There has been considerable discussion – internally within the profession and with legislators and health plans – over the Insurance Commissioner’s non-enforcement of a 1997 state law on health insurer payment for emergency services, and legislative pressures to ban balance billing for some, or all, emergency services.

Last Thursday, in an effort to seek clarification and to set a “baseline” for the debate, the WSMA (with the participation of the state chapter of the American College of Emergency Physicians) filed a Writ of Mandamus with the State Supreme Court seeking to require Commissioner Mike Kreidler to enforce the statute (RCW 48.43.093) that requires health insurers pay for the emergency services of their policyholders, even when the physician providing those services is not contracted with the insurer. The law requires health insurers to pay the billed charges of nonparticipating providers for emergency services, less the specific cost-sharing arrangements permitted in the subscriber’s coverage with the insurer, and up to $50 additional. The law, passed in 1997, was enforced by Commissioner Kreidler’s predecessor, Deborah Senn.

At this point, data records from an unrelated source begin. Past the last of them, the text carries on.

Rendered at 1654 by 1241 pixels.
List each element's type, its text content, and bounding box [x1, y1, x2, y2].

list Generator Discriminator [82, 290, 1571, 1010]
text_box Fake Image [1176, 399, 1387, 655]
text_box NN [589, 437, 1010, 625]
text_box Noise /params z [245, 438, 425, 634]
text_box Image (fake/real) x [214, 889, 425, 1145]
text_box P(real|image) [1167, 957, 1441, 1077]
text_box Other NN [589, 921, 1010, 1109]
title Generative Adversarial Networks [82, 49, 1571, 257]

The law was enacted to ensure that patients get the care they need in an emergency without delay or unnecessary expense. It was part of a larger health insurance reform bill, and established for the first time in state statute the coverage requirements and conditions for emergency services provided in a hospital emergency department. It requires health insurers to cover the cost of emergency services necessary to screen and stabilize the patient.

Points we’ve made in public discussion about this issue:

  • This is about giving insurance company subscribers piece of mind that should they go to the hospital ED they will be treated and will not have unanticipated out of pocket expenses beyond what is defined in their coverage.
  • Commissioner Kreidler’s interpretation of the 1997 law allows insurance companies to pay non-contracting physicians (those who haven’t signed a contract with the company) in the ED whatever they wish, sometimes at up to 50% discounts, forcing many physicians to balance bill the patient for the amount necessary to cover their expenses.
  • Requiring the commissioner to enforce the 1997 law will mean insurance companies will have to cover their subscribers’ expenses when they go to the ED (to the limits of their policies) and patients don’t have to wonder who is, or is not, a contracting physician with their insurance company when they visit the ED.
  • We don’t want to continue to have insurance companies transfer the risk they assume when premiums are paid to them to physicians who treat their subscribers in the ED.